START PASSAGE SHOWN

Unique Elements in a List

[Edvard Majakari]

[x for x in data if data.count(x) == 1]

suffice? it is also "stable" preserving order of items. Lemme demo:

Only for small datasets -- this is an O(N^2) algorithm.

I realized that, but maybe I should've pointed it out too. For the OP if
he/she is unaware - notation O(N^2) (big O n squared) means the computing time
of the algorithm increases exponentially (where exponent is 2) relative to the
size of the input.

Eg. if the input size is i and it takes p seconds to compute it, then given
input size 10*i, the computing time would be 100*p. These notions can apply
for memory usage as well, but the problem in here is the computing time:
list.count() must iterate through the list each time, and as such the loop

[x for x in data if data.count(x) == 1]

iterates through each item in data (x for x in data), and for each item it
will again iterate through each item in data to see how many times it
occurred. If data contains 200 items, this idiom would iterate the structure
40 000 times. With today's computers one wouldn't notice it, unless each item
requires heavy processing (eg. launching a separate process per item
etc). However, if the length of the data can be thousands or even tens of
thousands, this idiom would become unusable. If data contained 75 000 items,
the loop would do 25 625 000 000 iterations, effectively bringing cpu to
halt..

So, generally one should avoid using exponential O(n^k) (where k > 1)
algorithms, unless faster O(n) or O(n*lg(n)) solution is either impossible (or
too complex, and inputs are known to be small etc).

Wikipedia has good resources and pointers to related things, see
http://en.wikipedia.org/wiki/Analysis_of_algorithms

--
#!/usr/bin/perl -w
$h={23,69,28,'6e',2,64,3,76,7,20,13,61,8,'4d',24,73,10,'6a',12,'6b',21,68,14,
72,16,'2c',17,20,9,61,11,61,25,74,4,61,1,45,29,20,5,72,18,61,15,69,20,43,26,
69,19,20,6,64,27,61,22,72};$_=join'',map{chr hex $h->{$_}}sort{$a<=>$b}
keys%$h;m/(\w).*\s(\w+)/x;$_.=uc substr(crypt(join('',60,28,14,49),join'',
map{lc}($1,substr $2,4,1)),2,4)."\n"; print;

 

[Scott David Daniels]

I realized that, but maybe I should've pointed it out too. For the OP if
he/she is unaware - notation O(N^2) (big O n squared) means the computing time
of the algorithm increases exponentially (where exponent is 2) relative to the
size of the input.

Normally this is called a polynomial, rather than exponential increase.
Exponential increases are typically of the form (C^N) (they are all
equivalent).

END PASSAGE SHOWN

▶ [TASKS]:
a) Write out every distinct big-O expression that appears in the thread on unique elements in a list.
b) Continue the thread on unique elements in a list from its last line.

START ENTRIES PROVIDED

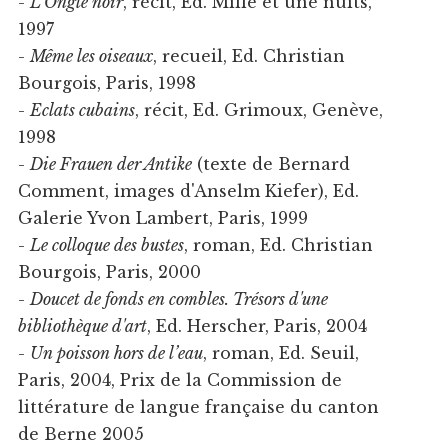
-
L’Ongle noir
, récit, Ed. Mille et une nuits,
1997
-
Même les oiseaux
, recueil, Ed. Christian
Bourgois, Paris, 1998
-
Eclats cubains
, récit, Ed. Grimoux, Genève,
1998
-
Die Frauen der Antike
(texte de Bernard
Comment, images d'Anselm Kiefer), Ed.
Galerie Yvon Lambert, Paris, 1999
-
Le colloque des bustes
, roman, Ed. Christian
Bourgois, Paris, 2000
-
Doucet de fonds en combles. Trésors d'une
bibliothèque d'art
, Ed. Herscher, Paris, 2004
-
Un poisson hors de l’eau
, roman, Ed. Seuil,
Paris, 2004, Prix de la Commission de
littérature de langue française du canton
de Berne 2005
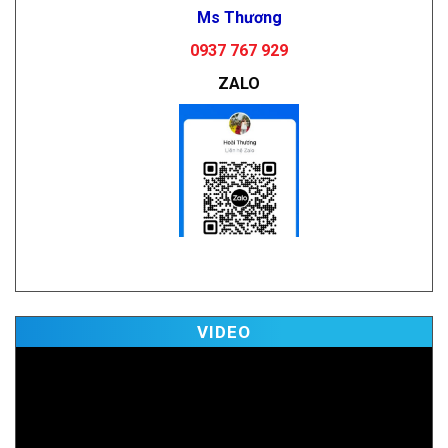
Ms Thương
0937 767 929
ZALO
Vi
VIDEO
Pl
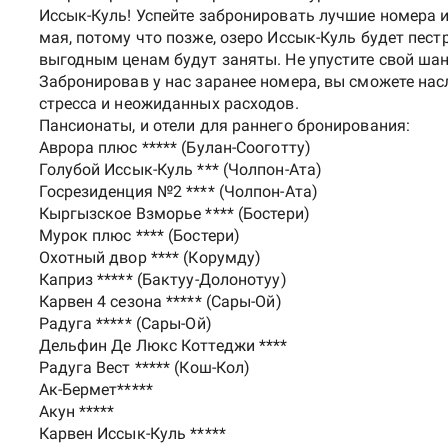
Иссык-Куль! Успейте забронировать лучшие номера 
мая, потому что позже, озеро Иссык-Куль будет пест
выгодным ценам будут заняты. Не упустите свой ша
Забронировав у нас заранее номера, вы сможете на
стресса и неожиданных расходов.
Пансионаты, и отели для раннего бронирования:
Аврора плюс ***** (Булан-Сооготту)
Голубой Иссык-Куль *** (Чолпон-Ата)
Госрезиденция №2 **** (Чолпон-Ата)
Кыргызское Взморье **** (Бостери)
Мурок плюс **** (Бостери)
Охотный двор **** (Корумду)
Каприз ***** (Бактуу-Долонотуу)
Карвен 4 сезона ***** (Сары-Ой)
Радуга ***** (Сары-Ой)
Дельфин Де Люкс Коттеджи ****
Радуга Вест ***** (Кош-Кол)
Ак-Бермет*****
Акун *****
Карвен Иссык-Куль *****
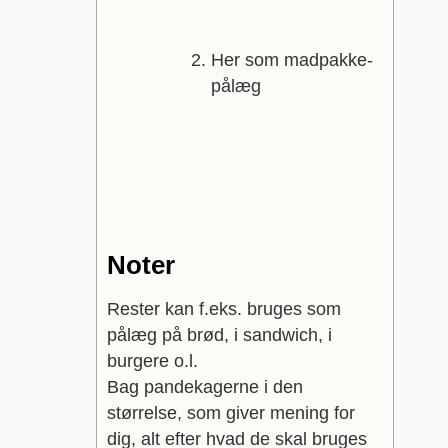
Her som madpakke-
pålæg
Noter
Rester kan f.eks. bruges som
pålæg på brød, i sandwich, i
burgere o.l.
Bag pandekagerne i den
størrelse, som giver mening for
dig, alt efter hvad de skal bruges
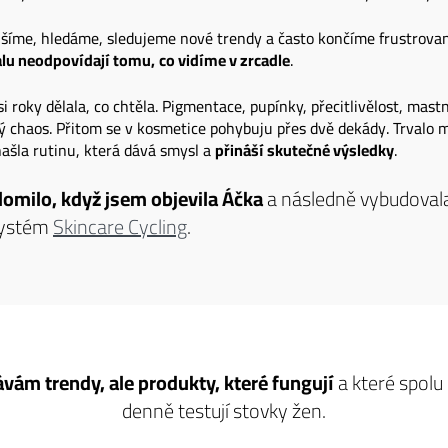
šíme, hledáme, sledujeme nové trendy a často končíme frustrovan
alu neodpovídají tomu,
co vidíme v zrcadle
.
si roky dělala, co chtěla. Pigmentace, pupínky, přecitlivělost, mast
ý chaos. Přitom se v kosmetice pohybuju přes dvě dekády. Trvalo m
ašla rutinu, která dává smysl a
přináší skutečné výsledky
.
lomilo, když jsem objevila Áčka
a následně vybudovala
systém
Skincare Cycling
.
ám trendy, ale produkty, které fungují
a které spol
denně testují stovky žen.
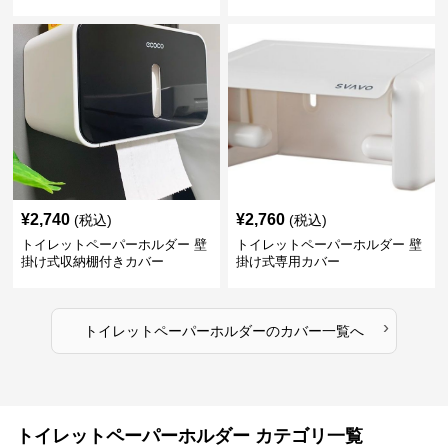
¥
2,740
¥
2,760
(税込)
(税込)
トイレットペーパーホルダー 壁
トイレットペーパーホルダー 壁
掛け式収納棚付きカバー
掛け式専用カバー
›
トイレットペーパーホルダー
の
カバー
一覧へ
トイレットペーパーホルダー カテゴリ一覧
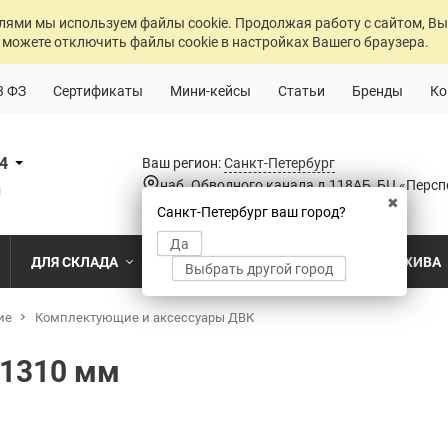
лями мы используем файлы cookie. Продолжая работу с сайтом, Вы
 можете отключить файлы cookie в настройках Вашего браузера.
3 ФЗ
Сертификаты
Мини-кейсы
Статьи
Бренды
Ко
84
Ваш регион:
Санкт-Петербург
наб. Обводного канала д.118АБ, БЦ «Персп
u
✖
Санкт-Петербург ваш город?
Да
ДЛЯ СКЛАДА
ДЛЯ РАЗДЕВАЛОК
ДЛЯ АРХИВА
Выбрать другой город
ие
о
Комплектующие и аксессуары ДВК
Промышленный склад
Раздевалка на производственном пр
Архив пост
ПО МОДЕЛИ
ПО ТИПУ
ПО НАЗ
MS Standart
Полочные
Для скла
 1310 мм
Склад временного хранения
Раздевалка на пищевом производств
Архивохра
MS Strong
Архивные
Для прои
во
Склад транспортной компании
Раздевалка в медицинском учрежде
Архив прое
MS Hard
Паллетные
Для стро
магазин
MS U
Фронтальные
Холодильный склад
Раздевалка на складе
Архив мед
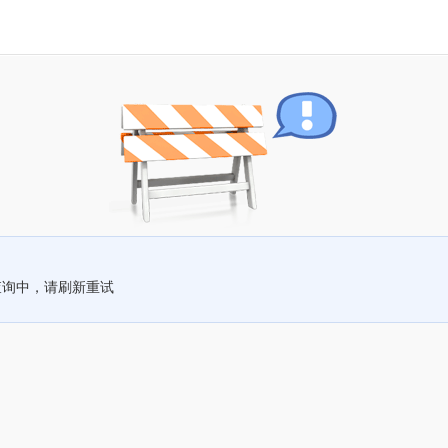
查询中，请刷新重试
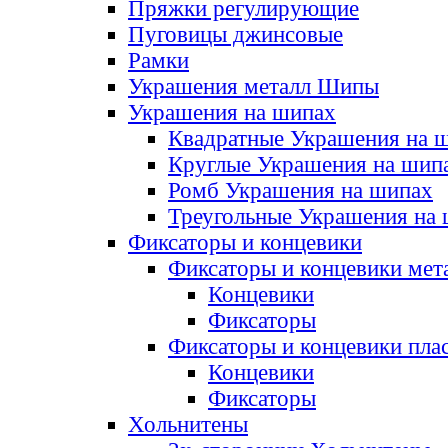
Пряжки регулирующие
Пуговицы джинсовые
Рамки
Украшения металл Шипы
Украшения на шипах
Квадратные Украшения на 
Круглые Украшения на шип
Ромб Украшения на шипах
Треугольные Украшения на
Фиксаторы и концевики
Фиксаторы и концевики мет
Концевики
Фиксаторы
Фиксаторы и концевики пла
Концевики
Фиксаторы
Хольнитены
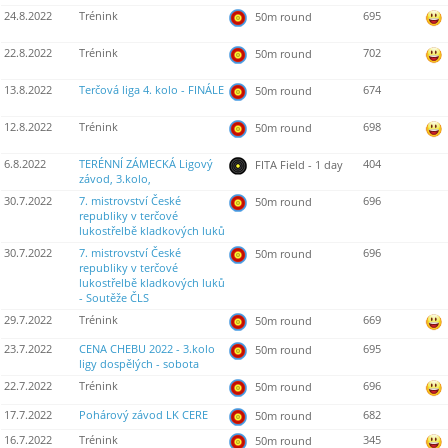
24.8.2022
Trénink
695
50m round
22.8.2022
Trénink
702
50m round
13.8.2022
Terčová liga 4. kolo - FINÁLE
674
50m round
12.8.2022
Trénink
698
50m round
6.8.2022
TERÉNNÍ ZÁMECKÁ Ligový
404
FITA Field - 1 day
závod, 3.kolo,
30.7.2022
7. mistrovství České
696
50m round
republiky v terčové
lukostřelbě kladkových luků
30.7.2022
7. mistrovství České
696
50m round
republiky v terčové
lukostřelbě kladkových luků
- Soutěže ČLS
29.7.2022
Trénink
669
50m round
23.7.2022
CENA CHEBU 2022 - 3.kolo
695
50m round
ligy dospělých - sobota
22.7.2022
Trénink
696
50m round
17.7.2022
Pohárový závod LK CERE
682
50m round
16.7.2022
Trénink
345
50m round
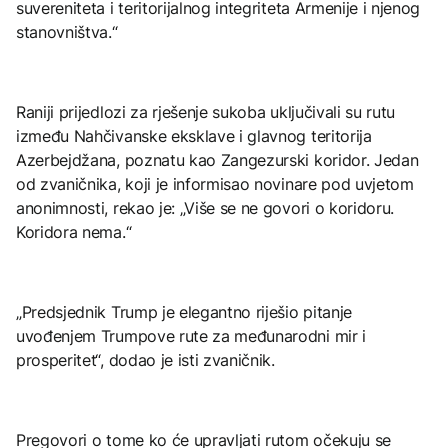
suvereniteta i teritorijalnog integriteta Armenije i njenog
stanovništva.“
Raniji prijedlozi za rješenje sukoba uključivali su rutu
između Nahčivanske eksklave i glavnog teritorija
Azerbejdžana, poznatu kao Zangezurski koridor. Jedan
od zvaničnika, koji je informisao novinare pod uvjetom
anonimnosti, rekao je: „Više se ne govori o koridoru.
Koridora nema.“
„Predsjednik Trump je elegantno riješio pitanje
uvođenjem Trumpove rute za međunarodni mir i
prosperitet“, dodao je isti zvaničnik.
Pregovori o tome ko će upravljati rutom očekuju se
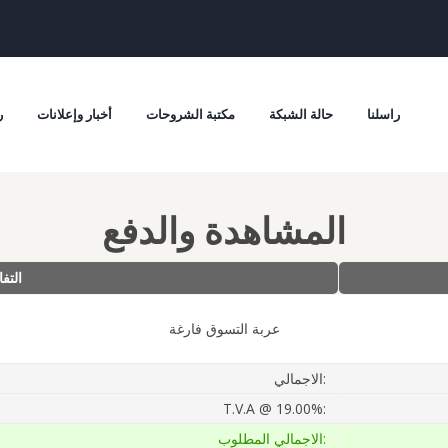
راسلنا
حالة الشبكة
مكتبة الشروحات
أخبار وإعلانات
ر
المشاهدة والدفع
التف
عربة التسوق فارغة
الاجمالي:
T.V.A @ 19.00%:
الاجمالي المطلوب:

END ENTRIES PROVIDED

▶ [TASK-BY-TASK OUTPUTS]:
a) O(N^2), O(n^k), O(n), O(n*lg(n))

b)
Polynomial times are hallways characterized by their largest exponent,
So you never call something O(N^3 - N^2) Since, as N gets large enough,
The N^2 term shrinks to non-existence.

http://en.wikipedia.org/wiki/Exponential_time

> ... generally one should avoid using exponential O(n^k) (where k > 1)

Again polynomial, not exponential time. Note that there is no
polynomial time algorithm with (k < 1), since it takes O(n) time
to read the problem.


--Scott David Daniels
(e-mail address removed)

 

[Edvard Majakari]

Normally this is called a polynomial, rather than exponential increase.
Exponential increases are typically of the form (C^N) (they are all
equivalent).
Polynomial times are hallways characterized by their largest exponent,
So you never call something O(N^3 - N^2) Since, as N gets large enough,
The N^2 term shrinks to non-existence.

Yup, you are of course, completely correct. I was thinking of "exponent here
is two" and mistakenly named in exponential.

my_text.replace('exponent','polynom'), there

Reminding of ignoring terms with smaller exponent was good, too.

--
# Edvard Majakari Software Engineer
# PGP PUBLIC KEY available Soli Deo Gloria!

$_ = '456476617264204d616a616b6172692c20612043687269737469616e20'; print
join('',map{chr hex}(split/(\w{2})/)),uc substr(crypt(60281449,'es'),2,4),"\n";

 

[Andrew Dalke]

Again polynomial, not exponential time. Note that there is no
polynomial time algorithm with (k < 1), since it takes O(n) time
to read the problem.

Being a stickler (I develop software after all quantum computers
can do better than that. For example, Grover's algorithm
http://en.wikipedia.org/wiki/Grover's_algorithm
for searching an unsorted list solves the problem in O(N**0.5) time.

Being even more picky, I think the largest N that's been tested
so far is on the order of 5.

Andrew
(e-mail address removed)

 

[Nyet Ya Koshka]

One reasonable solution might be as follows:

def unique_elts(seq):
elts = {}
for pos, elt in enumerate(seq):
elts.setdefault(elt, []).append(pos)

return [ (x, p[0]) for (x, p) in elts.iteritems()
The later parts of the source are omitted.